Last weekend, Sara—who’s doing the same thing I am but in Banda Aceh—and I went to Taman Sari. I wanted to see the parts Wikipedia told me I’d missed (the underground mosque) and she hadn’t been here long enough to contradict me.
On our way there, I explained that there would be people who would want to be our guides and that she should just say no. So, of course, I ended up talking to one of them and letting him show us around. He was somewhat impressed to find that I spoke (a bit) of Indonesian, and we proceeded to have a conversation in a mix of English and Indonesian. Much to my surprise, I understood a fair amount of what he said.
The term ‘underground mosque’ is a bit misleading. However, now that I stop and think about it, that might just be a mistranslation on my part. The only time I heard it called this was when I was talking to my teacher and, strictly speaking, she was using a word better translated as ‘underneath.’ Underneath what was unclear to me, probably due to my lack of language skills.

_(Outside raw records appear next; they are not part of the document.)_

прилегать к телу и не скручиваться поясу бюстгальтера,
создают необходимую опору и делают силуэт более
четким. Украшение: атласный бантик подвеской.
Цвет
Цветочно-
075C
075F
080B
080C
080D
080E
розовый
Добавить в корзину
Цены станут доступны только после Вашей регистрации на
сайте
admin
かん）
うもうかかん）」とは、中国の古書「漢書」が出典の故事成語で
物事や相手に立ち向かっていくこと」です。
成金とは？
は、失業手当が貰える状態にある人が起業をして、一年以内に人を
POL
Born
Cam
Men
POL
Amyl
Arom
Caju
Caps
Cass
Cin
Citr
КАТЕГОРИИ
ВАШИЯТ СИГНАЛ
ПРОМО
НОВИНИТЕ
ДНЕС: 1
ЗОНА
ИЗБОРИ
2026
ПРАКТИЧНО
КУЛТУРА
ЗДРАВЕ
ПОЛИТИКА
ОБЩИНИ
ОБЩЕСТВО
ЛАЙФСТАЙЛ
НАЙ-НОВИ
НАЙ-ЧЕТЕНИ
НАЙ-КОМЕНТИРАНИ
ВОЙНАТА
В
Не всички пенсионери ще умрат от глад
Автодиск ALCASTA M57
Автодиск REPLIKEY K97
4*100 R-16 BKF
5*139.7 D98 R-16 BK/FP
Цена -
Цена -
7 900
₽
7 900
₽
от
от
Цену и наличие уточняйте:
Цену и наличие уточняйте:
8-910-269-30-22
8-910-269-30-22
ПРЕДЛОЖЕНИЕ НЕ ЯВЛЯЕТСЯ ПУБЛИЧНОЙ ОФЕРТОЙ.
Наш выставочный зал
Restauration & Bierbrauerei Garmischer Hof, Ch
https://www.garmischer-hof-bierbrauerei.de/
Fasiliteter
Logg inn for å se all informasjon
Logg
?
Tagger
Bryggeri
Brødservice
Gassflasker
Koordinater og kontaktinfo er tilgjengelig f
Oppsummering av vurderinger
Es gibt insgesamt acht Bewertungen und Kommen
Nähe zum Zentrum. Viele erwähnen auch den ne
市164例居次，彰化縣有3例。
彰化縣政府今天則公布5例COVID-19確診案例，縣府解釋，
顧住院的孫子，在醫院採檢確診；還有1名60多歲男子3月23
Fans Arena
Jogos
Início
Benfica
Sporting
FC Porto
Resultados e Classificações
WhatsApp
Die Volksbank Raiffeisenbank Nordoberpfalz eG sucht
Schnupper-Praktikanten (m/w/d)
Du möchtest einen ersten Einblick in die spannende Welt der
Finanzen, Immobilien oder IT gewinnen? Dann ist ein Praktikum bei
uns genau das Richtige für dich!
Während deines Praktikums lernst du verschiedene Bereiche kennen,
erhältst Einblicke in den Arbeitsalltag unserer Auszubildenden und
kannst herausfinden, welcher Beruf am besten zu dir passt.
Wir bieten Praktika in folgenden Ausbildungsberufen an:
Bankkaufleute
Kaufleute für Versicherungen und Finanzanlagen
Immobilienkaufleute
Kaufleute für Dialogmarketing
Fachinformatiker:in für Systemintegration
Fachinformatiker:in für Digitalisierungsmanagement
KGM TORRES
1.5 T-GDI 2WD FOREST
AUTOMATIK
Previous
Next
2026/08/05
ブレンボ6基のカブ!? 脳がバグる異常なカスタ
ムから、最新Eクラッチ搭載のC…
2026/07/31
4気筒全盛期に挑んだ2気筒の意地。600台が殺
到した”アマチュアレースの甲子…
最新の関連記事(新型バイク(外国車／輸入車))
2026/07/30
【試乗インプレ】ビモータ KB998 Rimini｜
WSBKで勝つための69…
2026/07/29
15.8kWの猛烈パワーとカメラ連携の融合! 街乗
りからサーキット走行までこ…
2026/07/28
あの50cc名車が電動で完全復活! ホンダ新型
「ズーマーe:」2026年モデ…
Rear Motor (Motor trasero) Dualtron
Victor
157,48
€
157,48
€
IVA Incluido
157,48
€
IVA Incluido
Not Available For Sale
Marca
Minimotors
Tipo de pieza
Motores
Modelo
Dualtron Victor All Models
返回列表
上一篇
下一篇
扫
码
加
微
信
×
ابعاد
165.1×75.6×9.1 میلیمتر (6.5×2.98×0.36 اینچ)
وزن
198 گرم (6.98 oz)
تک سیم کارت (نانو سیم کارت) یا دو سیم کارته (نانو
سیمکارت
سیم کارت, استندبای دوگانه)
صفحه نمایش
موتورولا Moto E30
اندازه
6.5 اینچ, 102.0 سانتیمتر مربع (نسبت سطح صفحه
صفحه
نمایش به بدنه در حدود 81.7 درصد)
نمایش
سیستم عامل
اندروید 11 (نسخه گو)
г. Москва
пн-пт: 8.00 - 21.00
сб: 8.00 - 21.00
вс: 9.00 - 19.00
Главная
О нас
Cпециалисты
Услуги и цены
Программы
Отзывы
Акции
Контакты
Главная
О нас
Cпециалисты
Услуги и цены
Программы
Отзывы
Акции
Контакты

At any rate, no matter what you call the mosque, it’s nice, especially if you’re into abandoned buildings. There are two floors, the top floor for the men to pray and the bottom floor for the women. The staircase between the floors is what really makes the building interesting. Three staircases meet at a platform halfway between the floors and a fourth staircase leads from there to the top floor. In the past, there was water surrounding the staircases so that people could wash before they prayed.
Our guide also said that there was a place on the first floor for Hindus to pray. At first I thought I hadn’t understood, so I questioned him at length. He continued to stand by the idea that, in the past, Muslims and Hindus prayed together, an idea that I liked but an idea that I still find suspect.
When I asked my teacher about it later she said, “Maybe he doesn’t know what he’s talking about.”